Soil quality changes due to flood irrigation in agricultural fields along the Rio Grande in western Texas
Growing populations demand more food, putting more pressure on soil productivity and sustainability around the world. In western Texas along the Rio Grande Valley, the low natural rainfall requires frequent irrigations for sustaining agriculture. To investigate the impacts of irrigation on soil quality, we collected and modelled geochemical data (major elements and nutrients) on irrigation water, soil pore water, drainage water, and soil samples, and monitored soil moisture, temperature, and electrical conductivity with sensors from two pecan, one cotton, and one alfalfa fields in western Texas.
This study showed that flood irrigation with both surface (Rio Grande river) and ground waters significantly increased the root-zone salinity, soil sodicity, and nutrient leaching from soils to the underlying aquifers and Rio Grande river from agricultural fields of the arid southwest. The water used for irrigation was high in total dissolved solids (> 500 ppm generally), dominated by Na+, Cl−, Ca2+ and SO42−. After flood irrigation, infiltrating water dissolved salts such as gypsum that have accumulated in the soils due to previous irrigations, or/and mixed existing concentrated soil waters, and approached saturation with respect to these evaporite minerals. Soil water was supersaturated with respect to carbonates as pedogenic calcite precipitated out and reached concentrations of ∼10 wt% of total soil mass. This suggested that pedogenic carbonate is an important carbon reservoir and precipitation kinetics and controls of such secondary calcite need further investigation for the irrigated agricultural fields in arid regions of the world.
Chemistry of agricultural return flow samples collected from drainage ditches was similar to that of irrigation water, suggesting that most of the irrigation water had taken a shallow and short flowpath through the fields to drains. Between irrigation events, soil water became more concentrated as water was lost through evapotranspiration that led to precipitation of evaporite salts. As a result, sodicity and salinity of soils, especially clayey soils, frequently exceeded the tolerance levels of major crops grown in the region. Here in these fine-textured soils, combination of high evapotranspiration rates, intensive irrigation with water of elevated salinity, and limited infiltration stunted crop growth, decreased soil porosity and permeability, led to poor aeration, and accelerated salt buildup via a positive feedback mechanism.
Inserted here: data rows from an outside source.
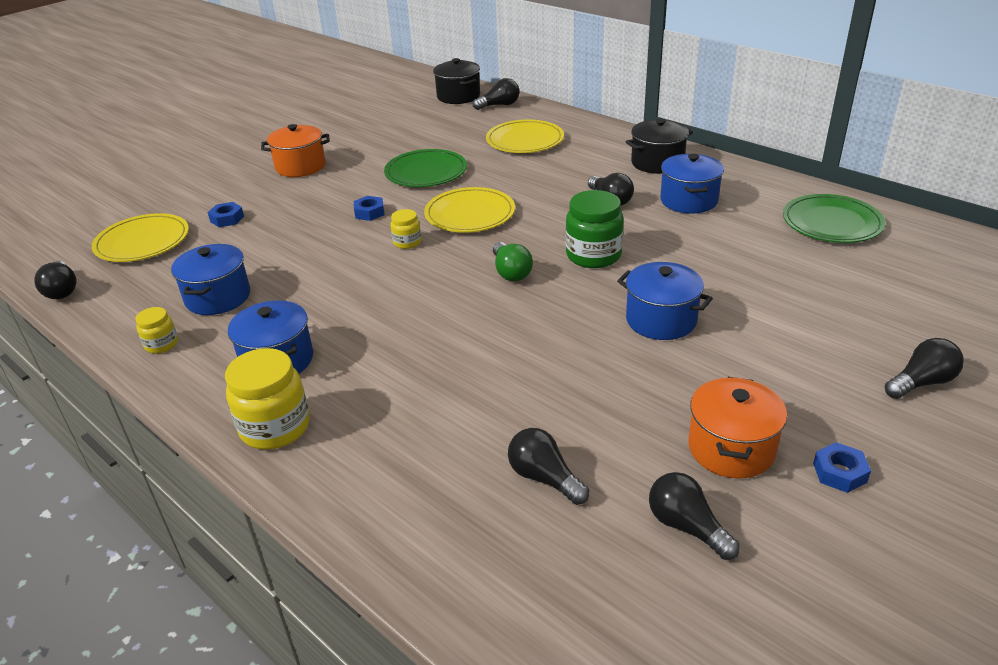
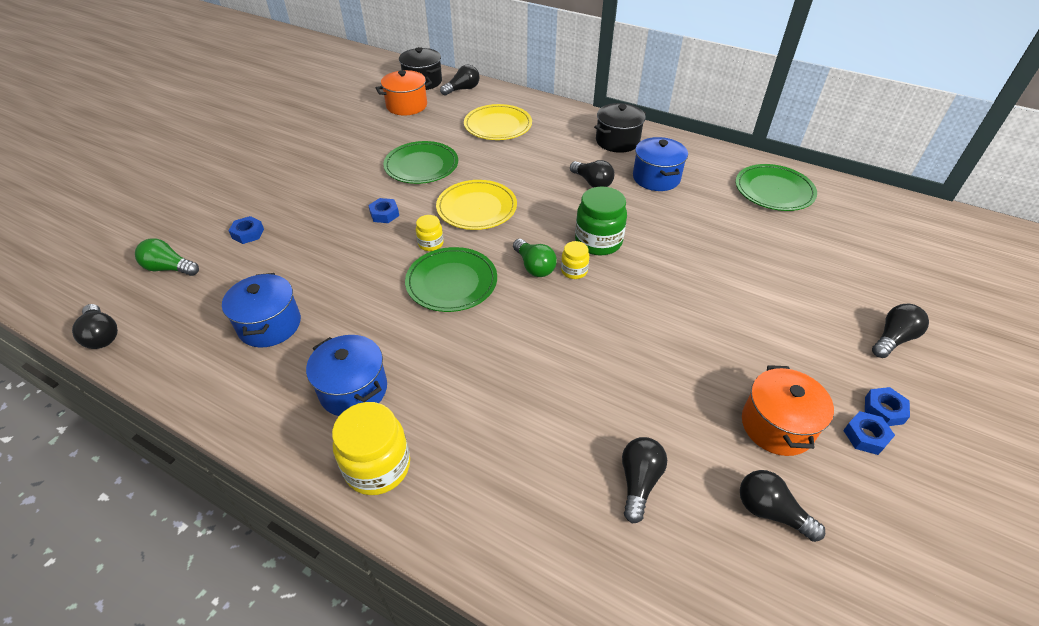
camera: 15 degrees left, 10 degrees up
(142, 242) = (169, 268): yellow plate -> green light bulb
(161, 344) = (231, 387): yellow jar -> yellow jar (574, 271)
(300, 166) = (300, 168): orange pot -> orange pot (407, 106)
(415, 278) = (451, 282): none -> green plate
(544, 478) = (639, 482): black light bulb -> black light bulb turned 75 degrees clockwise
(661, 320) = (676, 302): blue pot -> none
(875, 450) = (883, 410): none -> blue nut

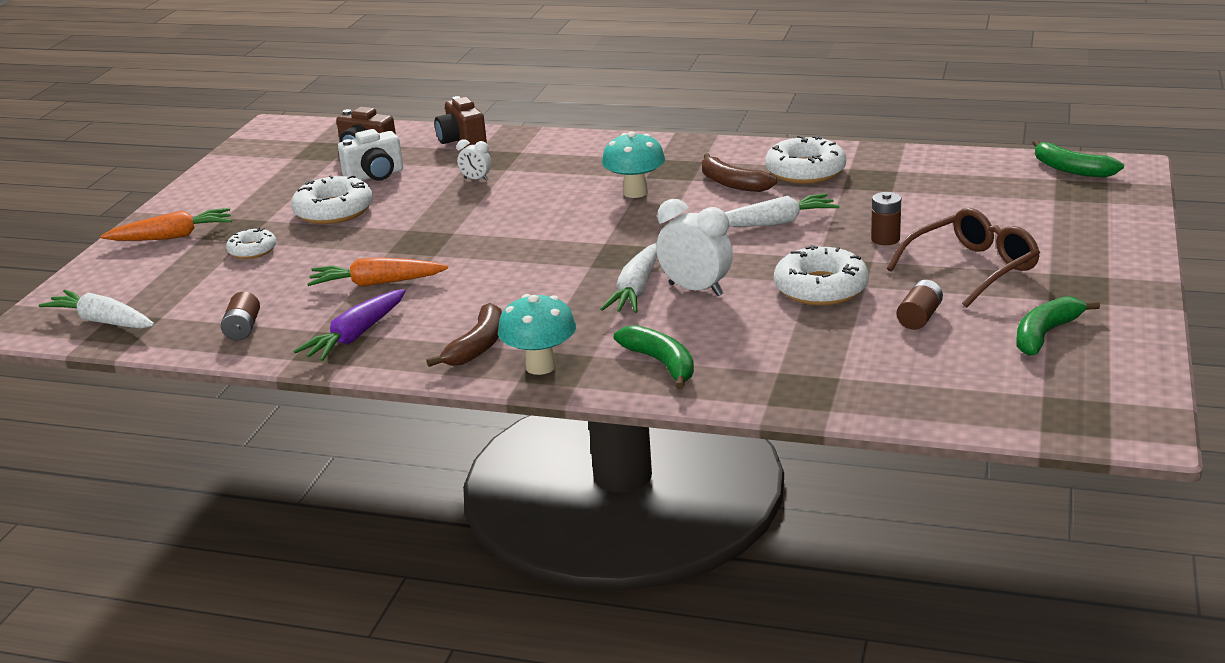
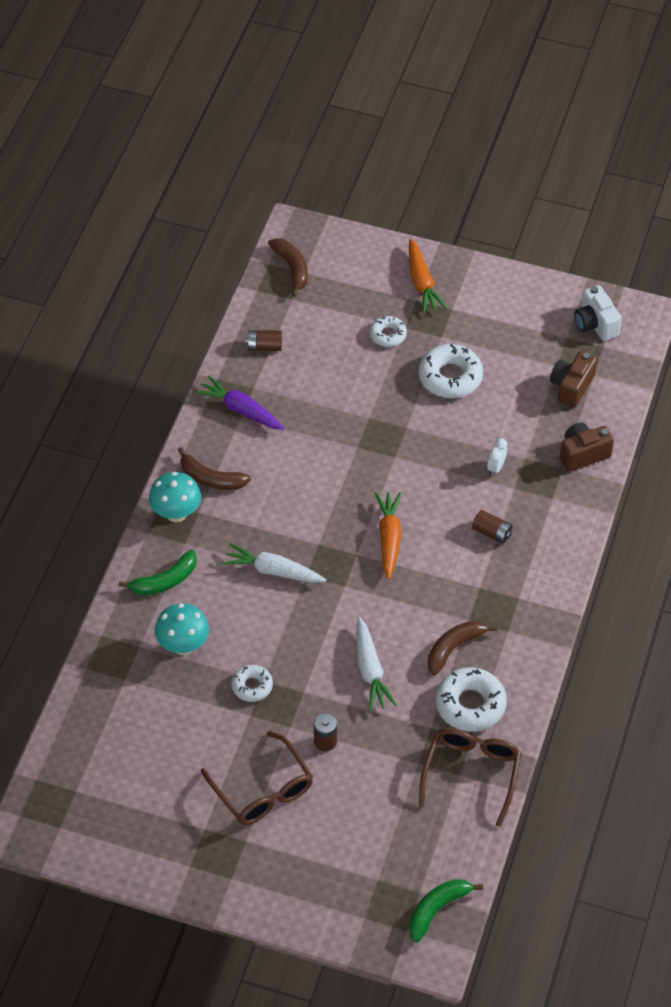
camera: 90 degrees right, 25 degrees up
(102, 321) = (292, 268): white carrot -> brown banana
(375, 176) = (516, 398): white camera -> white camera (595, 324)
(376, 283) = (317, 415): orange carrot -> orange carrot (389, 538)
(635, 192) = (448, 578): turquoise mushroom -> turquoise mushroom (183, 646)
(695, 290) = (266, 608): white clock -> none
(820, 288) = (252, 686): white donut -> white donut, size x0.58
(892, 165) = (471, 773): none -> brown glasses
(919, 317) = (194, 740): brown battery -> brown battery (492, 533)
(1045, 334) = (153, 813): green banana -> none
During initial irrigation where soils were saturated, soil water also percolated and recharged to underlying aquifers, and thus salts, nutrients, and trace metals from agricultural practices (i.e., application of fertilizers, irrigation, soil amendments, and pesticide) could be mobilized to shallow groundwaters. This implied that chemistry of Rio Grande river, groundwater, and soil was closely linked. Thus the sustainability of agriculture depended on appropriate water, soil and crop management practices.